TABLE 3 Effect of drugs on MDA and SOD content assay in prostate tissue (n ═ 6, mean. + -. SD)

Note: denotes P <0.05 compared to model control group (t-test); denotes P <0.01 compared to model control group (t-test); p <0.001 compared to model control (t-test); # denotes that P <0.001 for the model group compared to the blank group (t-test)

As can be seen from Table 3: the SOD activity in prostate gland tissue of mice (model group) with prostate hyperplasia treated by testosterone propionate is obviously reduced (p is less than 0.001), and the MDA content is obviously increased (p is less than 0.001), which indicates that the model building is successful.
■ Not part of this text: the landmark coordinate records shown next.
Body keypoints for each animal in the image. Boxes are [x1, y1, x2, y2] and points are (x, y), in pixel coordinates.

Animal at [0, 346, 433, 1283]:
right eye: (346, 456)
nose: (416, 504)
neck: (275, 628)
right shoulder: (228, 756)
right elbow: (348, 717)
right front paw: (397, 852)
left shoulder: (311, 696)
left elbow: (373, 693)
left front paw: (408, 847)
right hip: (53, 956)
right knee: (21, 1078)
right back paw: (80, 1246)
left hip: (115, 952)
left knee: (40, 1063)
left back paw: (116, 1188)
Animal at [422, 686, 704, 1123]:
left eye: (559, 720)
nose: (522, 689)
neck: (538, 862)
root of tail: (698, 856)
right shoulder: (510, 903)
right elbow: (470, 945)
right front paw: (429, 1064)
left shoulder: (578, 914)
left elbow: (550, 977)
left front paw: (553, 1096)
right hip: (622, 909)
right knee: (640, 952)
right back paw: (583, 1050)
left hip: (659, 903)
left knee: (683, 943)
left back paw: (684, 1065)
The SOD activity and MDA content in the mouse prostate tissue are improved after administration, which shows that the medicament can effectively improve the SOD activity and MDA content reduction caused by prostatic hyperplasia induced by testosterone propionate.

(3) Rat prostate abdominal lobe histopathology section for treating prostatic hyperplasia caused by testosterone propionate

As shown in figure 1, the blank group shows that the prostate has regular shape of the large gland, the glandular epithelial cells are in a monolayer shape and are arranged normally, a small part of the glandular epithelial cells have small papillary endothelia, a small amount of secretion is contained in the glandular cavity, the glandular cavity is not expanded, and the stroma has no fibrous tissue hyperplasia.
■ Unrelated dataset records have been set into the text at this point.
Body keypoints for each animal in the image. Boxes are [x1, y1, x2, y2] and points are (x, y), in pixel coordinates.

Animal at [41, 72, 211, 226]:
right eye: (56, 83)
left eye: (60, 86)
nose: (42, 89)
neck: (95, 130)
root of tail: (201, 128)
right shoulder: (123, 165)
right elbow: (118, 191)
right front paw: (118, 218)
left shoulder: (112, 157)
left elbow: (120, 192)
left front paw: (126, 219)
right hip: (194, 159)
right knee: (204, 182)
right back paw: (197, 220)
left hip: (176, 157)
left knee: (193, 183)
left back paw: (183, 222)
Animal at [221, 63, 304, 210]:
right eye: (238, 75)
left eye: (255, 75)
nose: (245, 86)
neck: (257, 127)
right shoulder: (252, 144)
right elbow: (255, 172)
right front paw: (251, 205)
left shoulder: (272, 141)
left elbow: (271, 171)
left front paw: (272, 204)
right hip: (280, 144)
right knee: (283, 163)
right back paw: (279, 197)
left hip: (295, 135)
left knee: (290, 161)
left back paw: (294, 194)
As shown in figure 2, the model group shows that the number of prostate glands of the rat is increased and dense, new glands are proliferated, parts of the glands are expanded, epithelia are in a high column shape, some of the glands form a pseudo-multilayer structure, more papillary bulges are protruded into cavities, interstitial fluid is gathered, and a large amount of fibrous tissues are proliferated.
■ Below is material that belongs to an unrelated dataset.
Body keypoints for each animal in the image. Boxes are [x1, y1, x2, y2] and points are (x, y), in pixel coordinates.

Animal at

As shown in FIG. 3, the administration group 1 (hemp extract group) had enlarged partial glandular cavities, fewer glands than the model group, and a reduced number of hyperplasia of glands, and a small part of papillary protruded into the cavities, and a smaller number of prostate glandular cavities than the model group, and half of prostate glandular cavities were regular in morphology, and epithelial cells were mostly cubic columnar epithelium, with effusion in the stroma and partial glandular cavities, and a small amount of fibroplasia in the stroma.

As shown in fig. 4, in the group 4 (high-dose cannabidiol group), the number of hyperplasia of glands was reduced, papillary processes were significantly reduced, the prostate cavities were half morphologically regular, epithelial cells were mostly cubic columnar epithelium, and exudate was present in the interstitium and part of the glandular cavities, but the glands were not of the same size, and some were larger but were much better than the model group.

The results show that the cannabidiol or the cannabis extract has a good effect of inhibiting the hyperplasia of prostate.

It should be understood that the above examples are only for clarity of illustration and are not intended to limit the embodiments. Other variations and modifications will be apparent to persons skilled in the art in light of the above description. And are neither required nor exhaustive of all embodiments. And obvious variations or modifications therefrom are within the scope of the invention.